Sprott’s airy lecture came to an abrupt end. An apparition had entered the office. Behind him came Wilks, the middle-aged man who sat in the inquiry office, dealt with all callers politely, and performed other useful tasks. Wilks had his arms outstretched and was obviously pained and angry that this man had eluded his grasp and burst into the general office.

“I couldn’t stop him! He never gave me a chance. Told me he must see——”

“All right, my good fellow! I shall explain everything to Mr. Raven, and I feel sure he will not blame you in the least. Good morning, gentlemen! I must apologize for entering in this unseemly fashion, but I am most urgently anxious to see Mr. Raven.”

He was not at first sight the kind of man Wilks ought to have admitted. Rather was he the type of caller whom Wilks was expected to keep in a dark corner of the waiting-room until somebody had found out his business. Judged by his appearance, the man had just come through an earthquake or been mixed up in a wild street row. His tie was hanging loosely from his half-open waistcoat; his collar had come unanchored and one end was flapping about like a flag of truce; the right side of his face had apparently been banged and rubbed against a brick wall, and there was a slowly congealing trickle of blood from a cut near the temple.

He had no hat and his clothes on one side had gathered a good deal of mud and dust, from which, going on Sprott’s lines, one might deduce that he had first of all been in contact with some wet earth and later had been rolled in a drier spot.

That side of his face which had not been mixed up with the brick wall, however, gave the impression of a fairly youngish man, though his hair, getting rather thin and with a greyish tinge here and there, hinted at middle age.

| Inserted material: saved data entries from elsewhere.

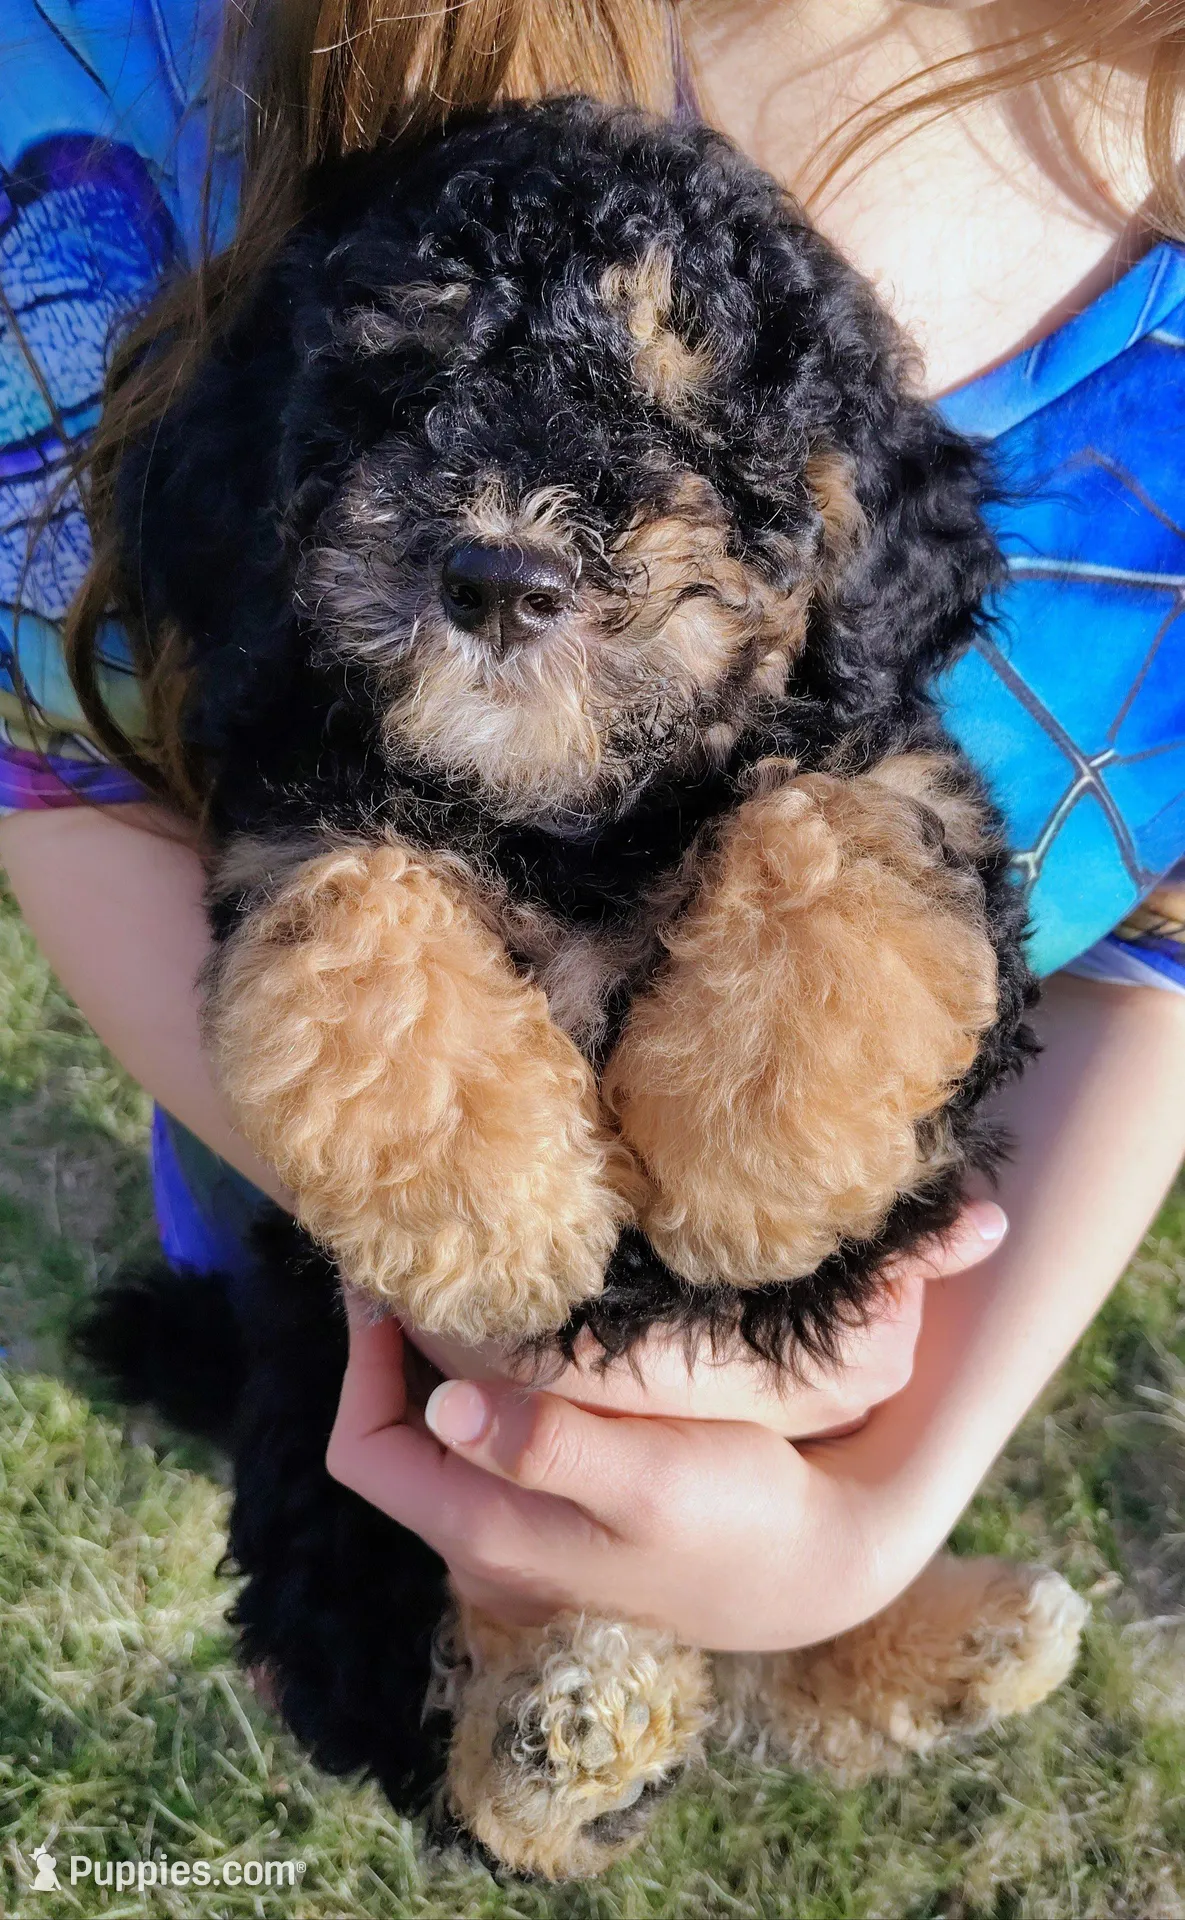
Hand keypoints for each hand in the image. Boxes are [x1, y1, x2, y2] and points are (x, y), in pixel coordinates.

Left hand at [326, 1202, 1005, 1649]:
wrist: (814, 1568)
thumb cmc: (739, 1519)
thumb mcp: (649, 1479)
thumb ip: (546, 1447)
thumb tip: (442, 1402)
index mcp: (490, 1538)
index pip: (366, 1451)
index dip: (358, 1365)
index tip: (388, 1288)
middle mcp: (487, 1553)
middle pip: (392, 1447)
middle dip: (390, 1359)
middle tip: (420, 1272)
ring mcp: (522, 1546)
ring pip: (435, 1450)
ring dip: (433, 1374)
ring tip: (464, 1297)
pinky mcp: (560, 1529)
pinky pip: (483, 1456)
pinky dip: (479, 1397)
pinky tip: (525, 1351)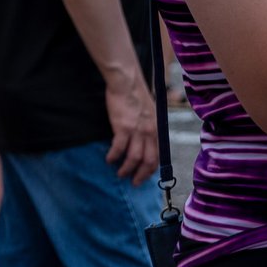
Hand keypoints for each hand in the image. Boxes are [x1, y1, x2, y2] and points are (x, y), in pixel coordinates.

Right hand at [102, 66, 159, 183]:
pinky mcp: (123, 127)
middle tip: (133, 182)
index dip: (151, 169)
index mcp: (157, 130)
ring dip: (126, 168)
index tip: (144, 176)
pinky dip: (114, 156)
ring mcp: (137, 131)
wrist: (127, 84)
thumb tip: (146, 139)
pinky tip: (108, 159)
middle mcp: (150, 133)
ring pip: (134, 157)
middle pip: (148, 161)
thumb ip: (150, 127)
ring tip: (119, 174)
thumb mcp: (150, 113)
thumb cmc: (136, 95)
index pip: (157, 156)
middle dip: (141, 175)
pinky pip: (119, 147)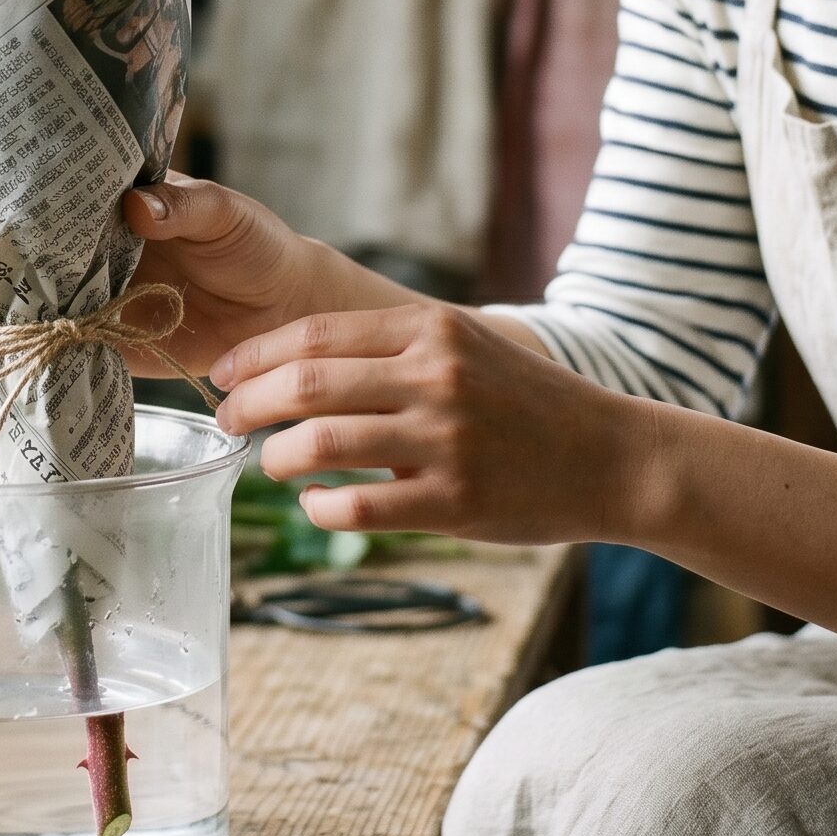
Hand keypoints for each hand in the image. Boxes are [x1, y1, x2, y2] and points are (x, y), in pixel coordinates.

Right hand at [0, 173, 353, 378]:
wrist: (284, 312)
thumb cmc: (255, 244)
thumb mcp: (227, 214)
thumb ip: (184, 207)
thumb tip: (139, 205)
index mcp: (107, 203)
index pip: (34, 186)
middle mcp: (86, 247)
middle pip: (6, 243)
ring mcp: (88, 297)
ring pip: (14, 298)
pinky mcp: (101, 345)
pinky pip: (44, 351)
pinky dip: (6, 362)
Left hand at [209, 302, 638, 544]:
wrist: (614, 456)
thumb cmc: (527, 402)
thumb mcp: (465, 345)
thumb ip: (392, 347)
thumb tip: (293, 361)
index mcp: (431, 329)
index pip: (314, 332)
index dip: (254, 356)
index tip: (222, 374)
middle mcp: (435, 376)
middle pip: (304, 384)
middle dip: (247, 404)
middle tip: (227, 422)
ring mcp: (445, 440)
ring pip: (319, 444)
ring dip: (277, 457)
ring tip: (272, 463)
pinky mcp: (455, 501)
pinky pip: (357, 506)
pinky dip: (319, 505)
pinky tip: (317, 503)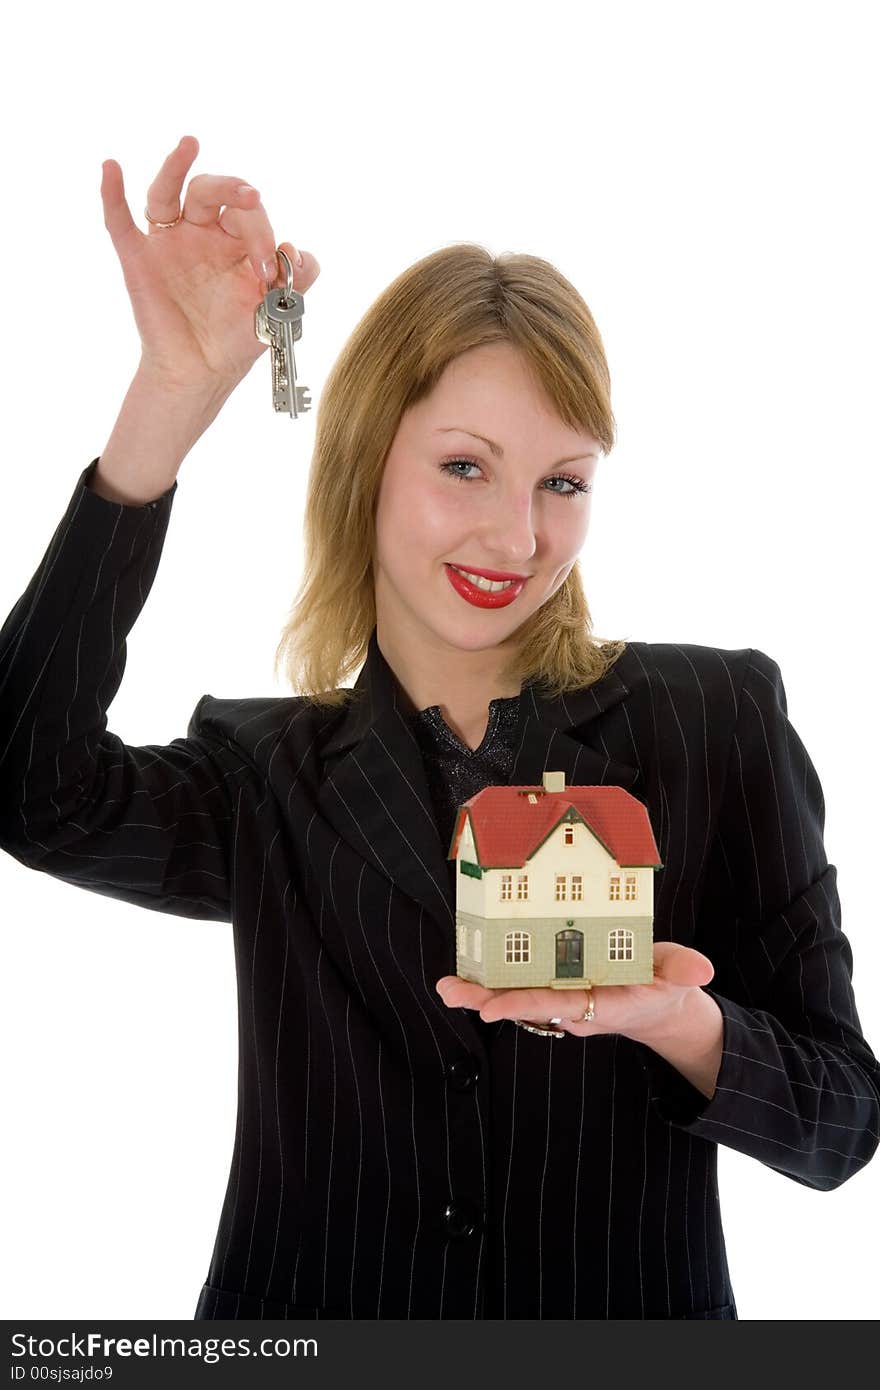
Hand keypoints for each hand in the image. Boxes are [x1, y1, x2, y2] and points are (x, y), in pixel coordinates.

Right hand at [100, 134, 320, 392]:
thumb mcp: (278, 310)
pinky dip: (111, 193)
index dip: (262, 232)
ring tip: (190, 144)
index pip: (248, 213)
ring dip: (176, 166)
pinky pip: (120, 221)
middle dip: (234, 193)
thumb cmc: (236, 340)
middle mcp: (201, 233)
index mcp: (235, 240)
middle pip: (211, 191)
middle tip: (252, 201)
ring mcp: (168, 243)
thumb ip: (298, 279)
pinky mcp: (139, 260)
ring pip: (167, 192)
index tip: (270, 272)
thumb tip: (295, 250)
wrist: (202, 374)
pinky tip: (111, 167)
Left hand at [436, 941, 715, 1042]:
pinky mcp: (557, 989)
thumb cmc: (665, 986)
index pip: (558, 1004)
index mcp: (602, 1003)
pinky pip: (523, 986)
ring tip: (446, 986)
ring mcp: (563, 1000)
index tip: (491, 1009)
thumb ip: (684, 970)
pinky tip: (467, 972)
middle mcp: (575, 1006)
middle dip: (487, 1001)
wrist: (661, 1006)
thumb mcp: (679, 976)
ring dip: (482, 992)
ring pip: (517, 998)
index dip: (523, 1004)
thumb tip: (700, 970)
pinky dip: (495, 980)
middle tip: (450, 991)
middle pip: (526, 1006)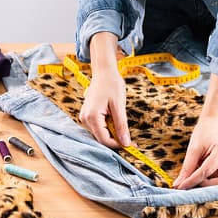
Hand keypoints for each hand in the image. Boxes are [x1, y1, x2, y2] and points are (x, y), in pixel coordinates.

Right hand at [79, 32, 130, 147]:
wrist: (104, 72)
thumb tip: (126, 143)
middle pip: (101, 138)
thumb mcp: (119, 106)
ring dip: (113, 134)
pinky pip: (99, 127)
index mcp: (91, 117)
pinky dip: (109, 128)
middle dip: (117, 140)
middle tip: (132, 141)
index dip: (118, 145)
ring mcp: (85, 117)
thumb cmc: (112, 85)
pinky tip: (117, 123)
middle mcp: (85, 118)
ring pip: (101, 133)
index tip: (131, 146)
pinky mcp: (88, 115)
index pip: (104, 139)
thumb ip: (122, 126)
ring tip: (125, 130)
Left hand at [173, 116, 217, 188]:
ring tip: (206, 163)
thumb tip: (178, 185)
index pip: (207, 172)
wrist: (216, 121)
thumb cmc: (204, 133)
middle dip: (209, 183)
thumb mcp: (193, 149)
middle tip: (196, 178)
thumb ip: (187, 168)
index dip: (193, 181)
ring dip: (213, 177)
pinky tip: (216, 162)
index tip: (181, 187)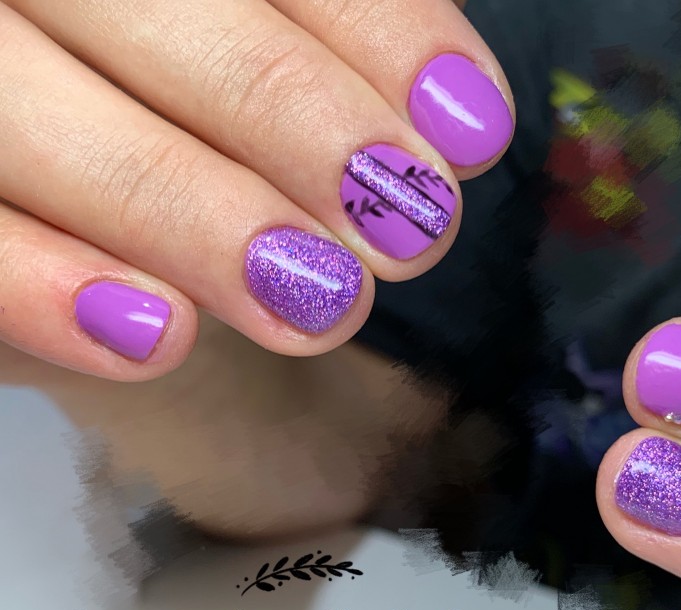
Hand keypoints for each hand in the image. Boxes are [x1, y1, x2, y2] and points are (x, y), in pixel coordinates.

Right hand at [0, 0, 512, 379]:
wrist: (59, 191)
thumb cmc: (170, 116)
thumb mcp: (241, 66)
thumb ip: (335, 60)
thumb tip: (461, 121)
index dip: (376, 29)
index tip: (470, 130)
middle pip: (139, 6)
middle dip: (290, 116)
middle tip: (409, 229)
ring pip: (24, 113)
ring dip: (190, 212)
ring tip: (324, 302)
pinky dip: (39, 285)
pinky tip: (159, 339)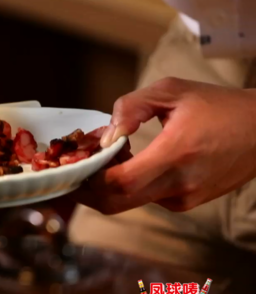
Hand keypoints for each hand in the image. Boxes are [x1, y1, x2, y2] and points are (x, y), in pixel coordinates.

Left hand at [73, 77, 255, 213]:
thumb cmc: (218, 105)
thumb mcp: (172, 90)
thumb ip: (132, 106)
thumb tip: (107, 132)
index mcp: (176, 153)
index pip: (120, 182)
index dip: (91, 177)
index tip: (78, 160)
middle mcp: (180, 183)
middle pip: (116, 202)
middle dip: (88, 189)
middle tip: (74, 170)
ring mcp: (185, 198)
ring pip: (129, 202)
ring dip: (109, 186)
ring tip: (108, 157)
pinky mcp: (188, 203)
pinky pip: (147, 199)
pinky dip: (131, 186)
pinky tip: (133, 163)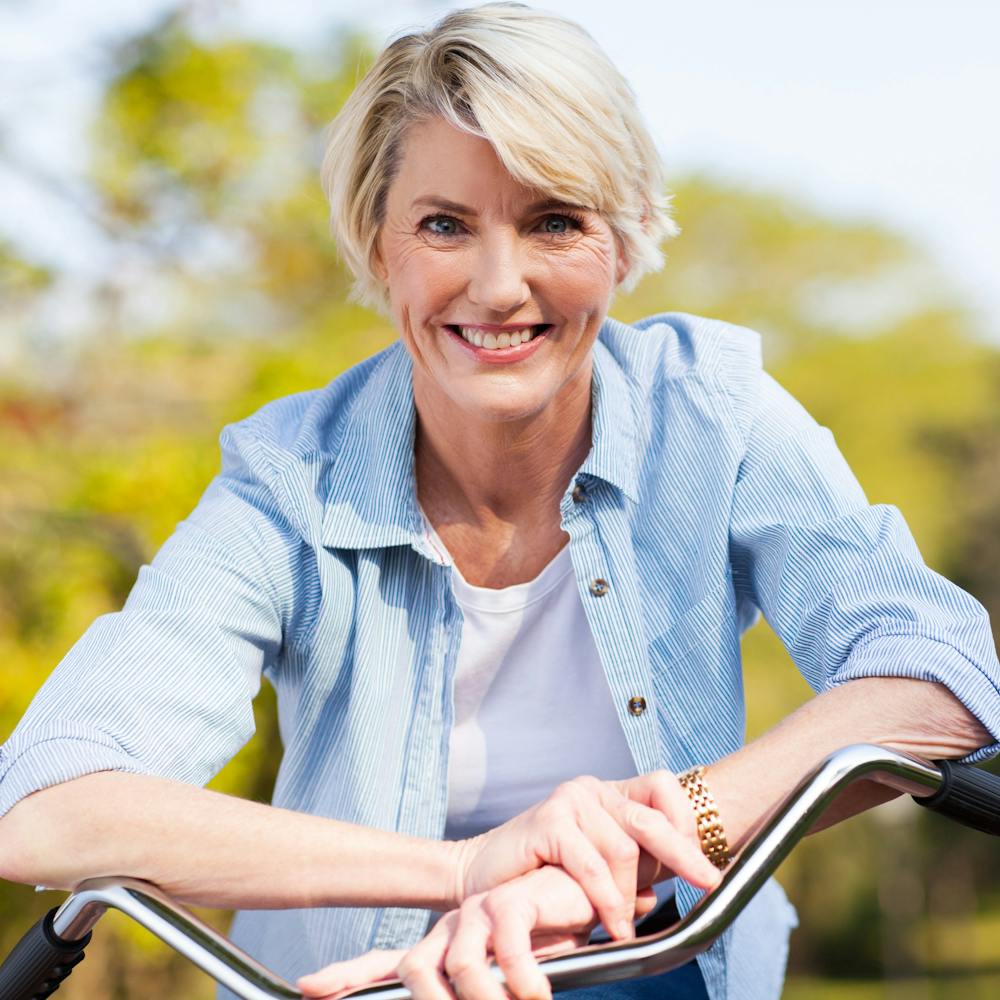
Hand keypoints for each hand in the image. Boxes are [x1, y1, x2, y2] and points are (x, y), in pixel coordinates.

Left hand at [296, 866, 660, 999]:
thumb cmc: (548, 940)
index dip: (349, 976)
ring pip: (458, 968)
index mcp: (445, 946)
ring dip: (487, 999)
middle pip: (414, 969)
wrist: (582, 889)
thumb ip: (482, 987)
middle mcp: (454, 928)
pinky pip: (505, 950)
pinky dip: (524, 981)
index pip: (390, 964)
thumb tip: (461, 995)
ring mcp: (478, 913)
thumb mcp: (507, 974)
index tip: (311, 988)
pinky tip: (538, 993)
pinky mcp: (510, 903)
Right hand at [454, 772, 719, 940]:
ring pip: (626, 849)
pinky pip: (593, 864)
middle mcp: (592, 790)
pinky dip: (607, 900)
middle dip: (686, 855)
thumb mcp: (594, 869)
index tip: (703, 862)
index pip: (663, 788)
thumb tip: (657, 893)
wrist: (479, 876)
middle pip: (653, 817)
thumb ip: (627, 871)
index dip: (687, 822)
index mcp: (607, 794)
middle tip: (708, 884)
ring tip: (624, 926)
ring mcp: (571, 801)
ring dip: (631, 896)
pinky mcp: (549, 819)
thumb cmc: (538, 874)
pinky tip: (612, 923)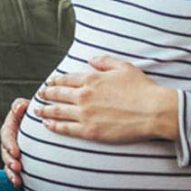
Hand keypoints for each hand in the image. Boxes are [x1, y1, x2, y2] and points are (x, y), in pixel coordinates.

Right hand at [0, 98, 29, 186]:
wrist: (45, 125)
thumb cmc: (36, 112)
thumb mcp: (27, 107)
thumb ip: (21, 105)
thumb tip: (20, 107)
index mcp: (10, 126)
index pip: (6, 135)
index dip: (10, 144)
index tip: (16, 152)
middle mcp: (10, 140)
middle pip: (5, 151)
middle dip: (9, 160)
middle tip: (17, 167)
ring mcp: (13, 152)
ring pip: (8, 163)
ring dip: (11, 172)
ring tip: (17, 179)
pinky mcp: (19, 162)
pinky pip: (13, 171)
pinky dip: (14, 178)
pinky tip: (18, 185)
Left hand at [35, 55, 179, 143]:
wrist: (153, 111)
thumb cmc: (142, 88)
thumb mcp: (123, 67)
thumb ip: (104, 62)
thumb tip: (90, 59)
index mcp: (91, 79)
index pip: (66, 79)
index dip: (55, 82)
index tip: (49, 84)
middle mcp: (84, 95)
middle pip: (58, 94)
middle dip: (46, 95)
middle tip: (39, 96)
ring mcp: (85, 114)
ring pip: (57, 111)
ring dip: (45, 110)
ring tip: (37, 110)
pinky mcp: (90, 131)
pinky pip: (66, 128)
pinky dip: (54, 126)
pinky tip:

But it was his smiling air of complete amiability, and the ridiculous appearance of lop-sidedness as he looked over the top of his broken eye-glasses, which made both Cummings and Mason decide very quickly that the best plan would be to get rid of the man at the earliest moment. He was most assuredly not the sort of prospective client Messrs. Micklethwaites desired to welcome. Important business men came to them, and ordinary police-court cases were not quite in their line.

“I am afraid Mr. Raven is out this morning, but if you will call again this afternoon it is possible that he will be free,” Mr. Mason said, rising, and preparing to use all the tact at his command to persuade this queer character to depart quietly.

“I’m sorry to hear that,” the man said, and his tones were those of a courteous and cultured man. “But I wonder if Mr. Raven’s assistant is in the office? I should like to see him for a few moments—ah—privately, you know. Mr. Jimmy—let me see—Scout, Sprout—Ah, yes, Sprott! Mr. Sprott! Is Mr. Sprott engaged?”

The first real genuine smile of the morning was on Mr. Cummings’s face, and both Mason and Wilks were checking a grin. Mason turned to Jimmy Sprott and said in swift low tones: “He’s your pigeon, Jimmy! Now you’ll be able to deduce quite a lot! Take him away—but press the bell hard if you want any help!”

Sprott was already moving forward and smiling pleasantly, despite the visitor’s playful way with his name.

“I am Mr. Raven’s assistant. Will you come this way, please, Mr.—I didn’t quite catch your name, I’m afraid?”

“Kel—ah—Smithers! Yes! John Smithers! John Murgatroyd Smithers. How do you do, Mr. Sprott? If you could spare me a few minutes I should be most grateful.”

“Come this way, Mr. Smithers,” Jimmy said, and led the way from the general office and just across the passage to the private room of Mr. Raven, where Jimmy himself usually occupied a small desk, except at those times when Mr. Raven indicated that he could wander away.

“Will you take a chair—Mister—Murgatroyd—Smithers?” Jimmy said, and gave an emphatic and slightly sarcastic note to the name. “And then, if you wouldn’t mind, I should like to know your real name. We prefer our clients to deal with us frankly, and naturally have strong objections to dealing with anyone under an assumed name.”